Es sei völlig unverständlich, „dass man vergessen hat, dass Impfschutz zu den größten medizinischen Errungenschaften der Menschheit gehört“, sagte Biontech-Mitbegründer Huber im Rahmen des Europäischen Forums Alpbach. Heute sterbe nicht mehr jedes vierte Kind an einer vermeidbaren Infektionskrankheit, doch das sei „vergessen worden, und das ist nicht gut“, sagte er. Michaela Fritz, Vizerektorin der Medizinischen Universität Wien, ortete ein „Präventions-Paradoxon“: Österreich sei recht rasch und effizient bei den ersten Infektionswelle gewesen und habe glücklicherweise nicht diese Tausenden Toten gehabt, wodurch „diese tiefe Betroffenheit“ fehle. Dadurch würden sich auch lange unfundierte Nutzen-Risiko-Abwägungen halten. Zudem sei der wissenschaftliche Diskurs sehr in die Öffentlichkeit gerückt, und das habe nicht das Vertrauen in die Wissenschaft gestärkt. „Diesen Prozess muss man wieder zurückholen aus der Öffentlichkeit“, sagte Fritz.
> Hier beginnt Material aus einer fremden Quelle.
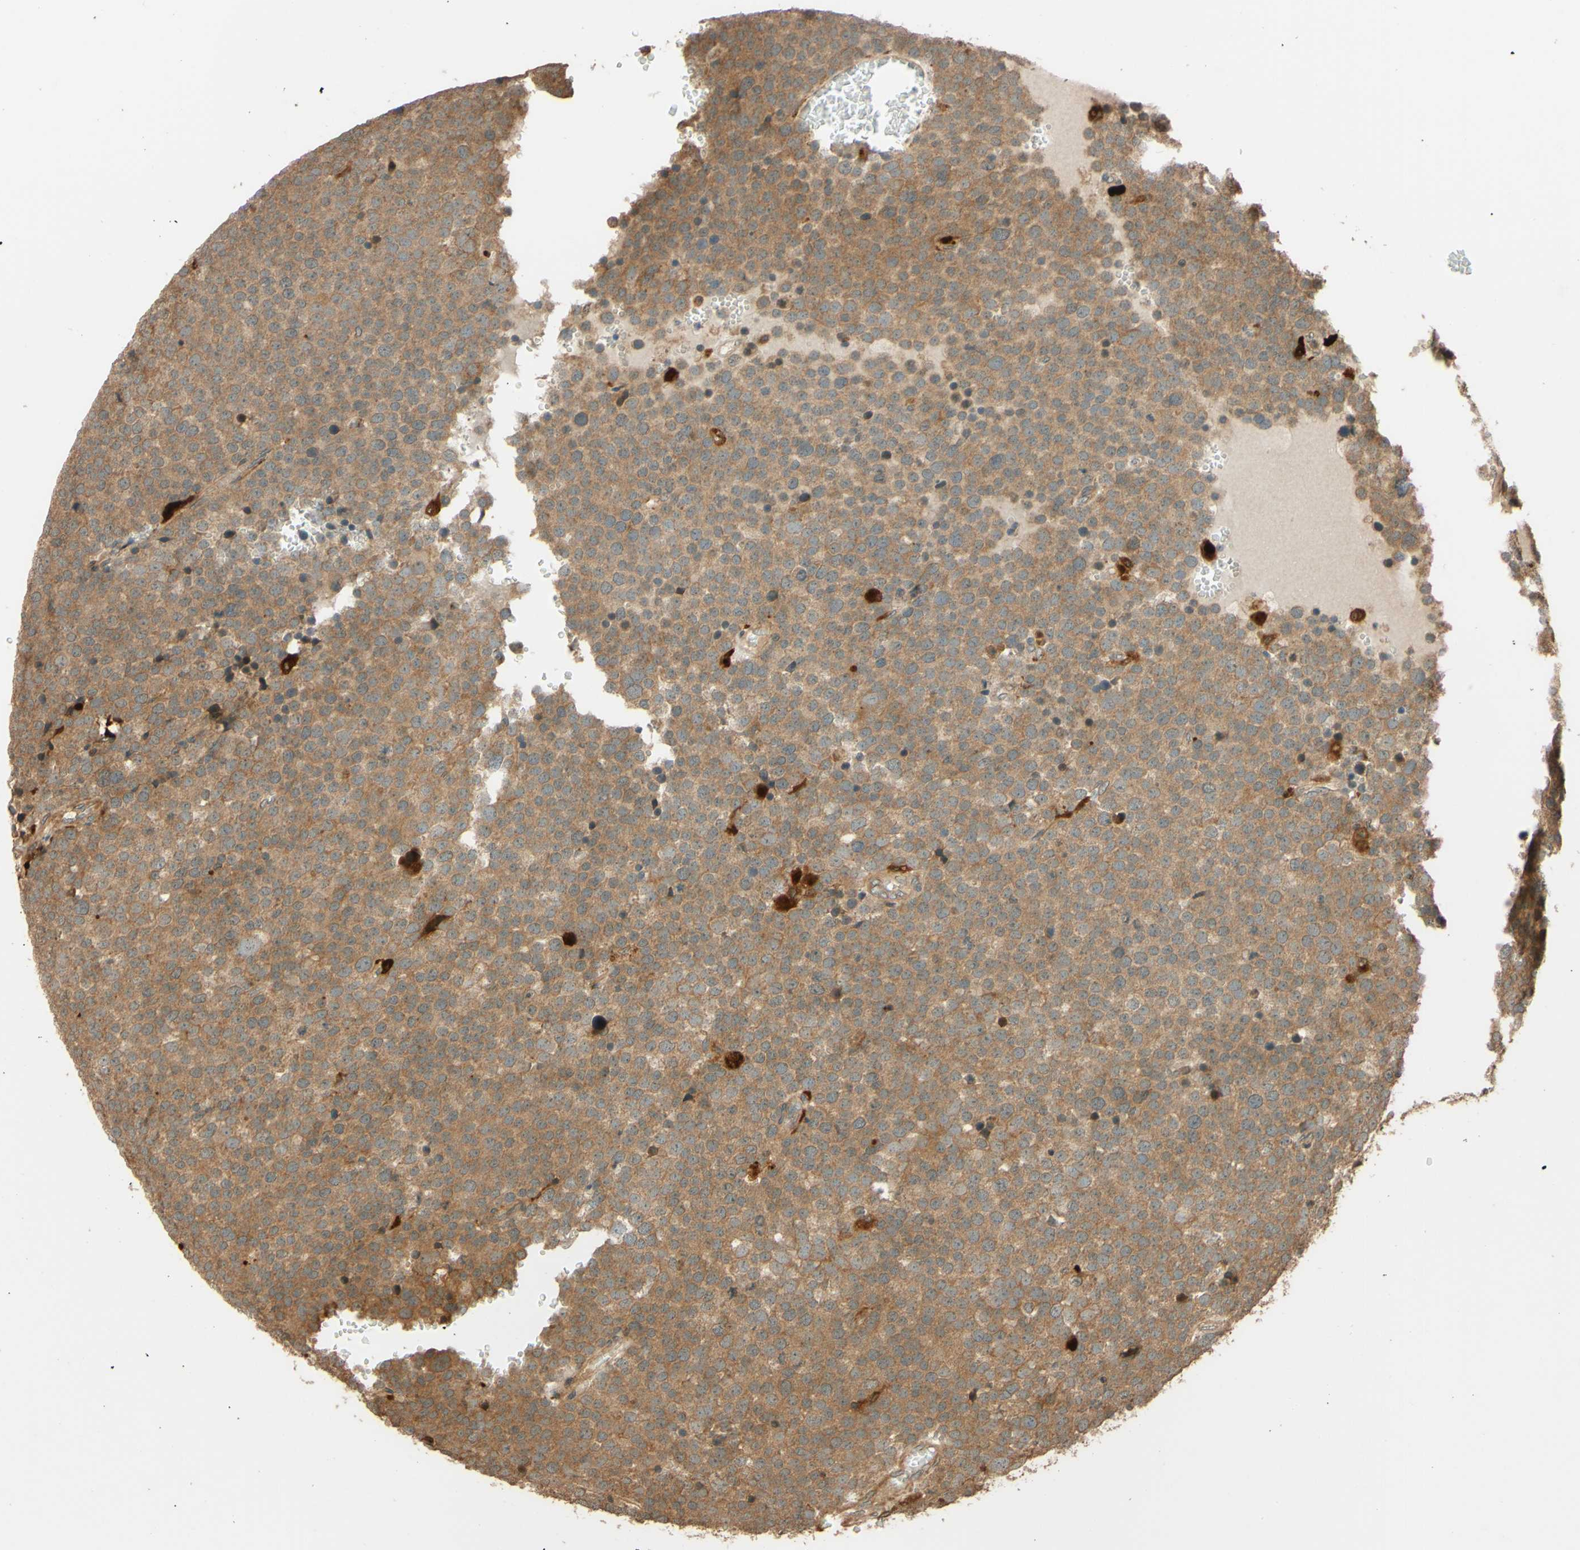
{"staining": {"intensity": "moderate", "quantity": ">75%", "location": "cytoplasmic/membranous"}, "tissue": "testis cancer", "cell_type": "Tumor cells", "image_type": "cancer", "snomed": [{"axis": "morphology", "description": "Seminoma, NOS"}, {"axis": "topography", "description": "Testis"}], "caption": "Testis cancer (seminoma) stained with immunohistochemistry reveals moderate cytoplasmic/membranous staining in about >75% of tumor cells.", "gene": "RNF19A", "patient": {"sex": "male", "age": 71}}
Befragt, wie er sich die vielen Menschen erkläre, die sich nicht gegen SARS-CoV-2 impfen lassen, meinte Huber bei einer Diskussion zum Thema „Science for life“, dass die Dinge ein bisschen schnell gelaufen seien und wenig Spielraum für eine strukturierte Aufklärung zugelassen haben. Der Industrielle Hannes Androsch, ehemaliger Vorsitzende des Forschungsrats (RFTE), macht „zum Teil verheerende Krisenkommunikation, festgemacht an den verheerenden Auftritten von Impfgegner wie Trump“, für die vielen Impfskeptiker verantwortlich. Dazu seien Streitereien zwischen den Virologen aus Profilierungsneigungen gekommen, „dass da Unsicherheit unter den Menschen entsteht, braucht nicht zu wundern“.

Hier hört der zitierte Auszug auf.